Run your training script:

traceml run train.py

Then read the Step Memory section in:

logs/<run_name>/final_summary.txt
logs/<run_name>/final_summary.json

What to look for

The most relevant Step Memory diagnoses are:

Diagnosis status Structured kind Meaning
MEMORY CREEP CREEP_CONFIRMED memory is rising across the window
MEMORY RISING CREEP_EARLY memory is rising from early to recent steps
HIGH PRESSURE HIGH_PRESSURE memory is near device capacity
IMBALANCE IMBALANCE peak memory differs materially across ranks

Start with the diagnosis, then inspect the note, worst rank, and memory trend.

What to check after MEMORY CREEP

Common causes to inspect:

  • graph-backed tensors retained across steps
  • appending loss, logits, hidden states, or activations to a list without detaching them
  • caches that grow during training
  • step-local state that stays referenced after the step ends
  • validation or logging code that stores tensors instead of scalar values

If a worst rank is shown, inspect that rank first.

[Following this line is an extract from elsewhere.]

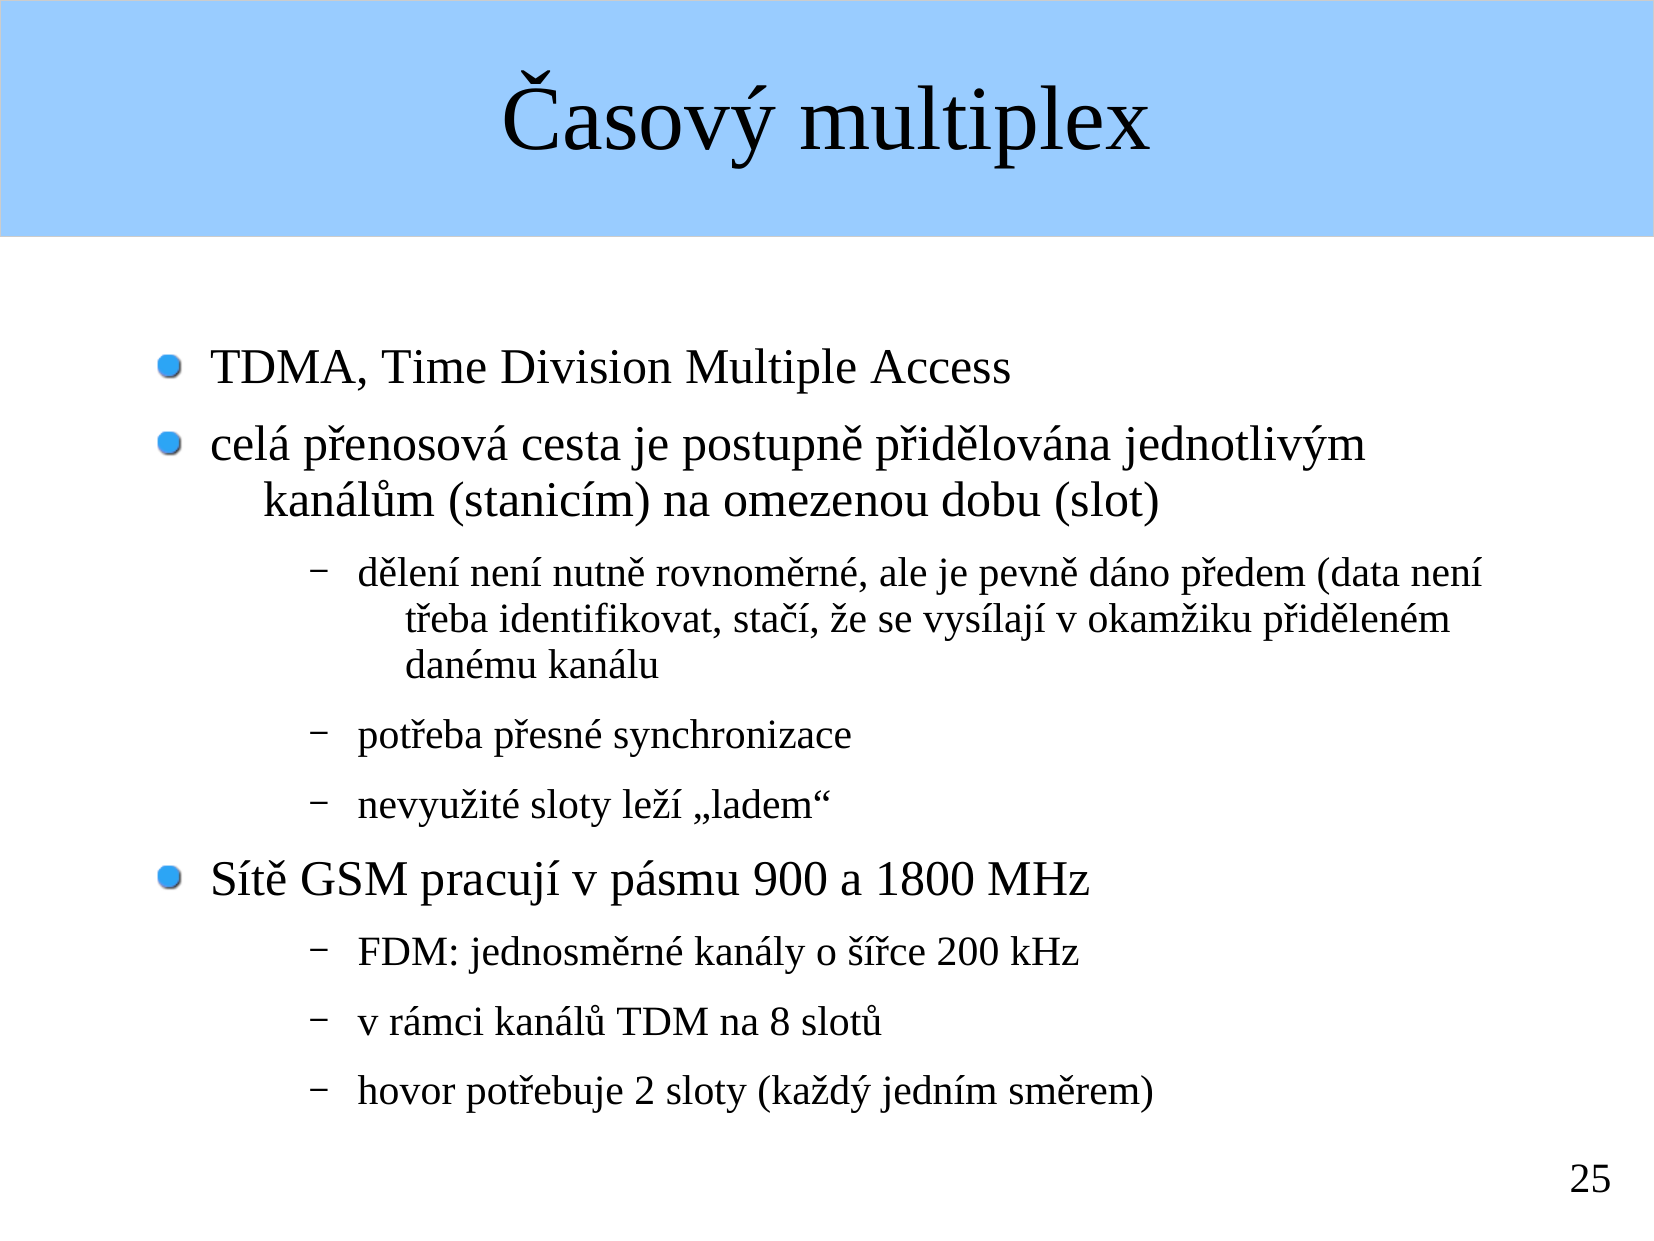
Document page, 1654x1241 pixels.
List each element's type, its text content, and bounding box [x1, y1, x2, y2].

title Časový multiplex [0, 0, 1654, 237]
list TDMA, Time Division Multiple Access celá přenosová cesta je postupně přidělována jednotlivým kanálům (stanicím) na omezenou dobu (slot) dělení není nutně rovnoměrné, ale je pevně dáno předem (data není třeba identifikovat, stačí, že se vysílají v okamžiku přiděleném danému kanálu potřeba přesné synchronizace nevyužité sloty leží „ladem“ Sítě GSM pracují v pásmu 900 a 1800 MHz FDM: jednosměrné kanály o šířce 200 kHz v rámci kanálů TDM na 8 slotů hovor potřebuje 2 sloty (každý jedním směrem) [121, 338, 1534, 1200]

What to check after MEMORY RISING

MEMORY RISING is an early signal. It means the observed window is moving up, but it is weaker than MEMORY CREEP.

Good next steps:

  • let the run continue long enough to collect another window
  • check whether the same trend appears again
  • compare with a known stable run

Pressure and imbalance are different

HIGH PRESSURE means the run is close to device memory capacity. It does not by itself prove memory is growing.

IMBALANCE means one rank is using materially more memory than the typical rank. Inspect per-rank workload, input shapes, and rank-local branches.

System GPU memory and process GPU memory are useful context, but Step Memory is the section that diagnoses training-step memory trend.

Compare a fix

After detaching tensors, clearing caches, changing logging, or reducing memory load, compare the before and after summaries:

traceml compare old_run/final_summary.json new_run/final_summary.json

Check whether Step Memory diagnosis, peak memory, memory trend, and worst-rank skew changed.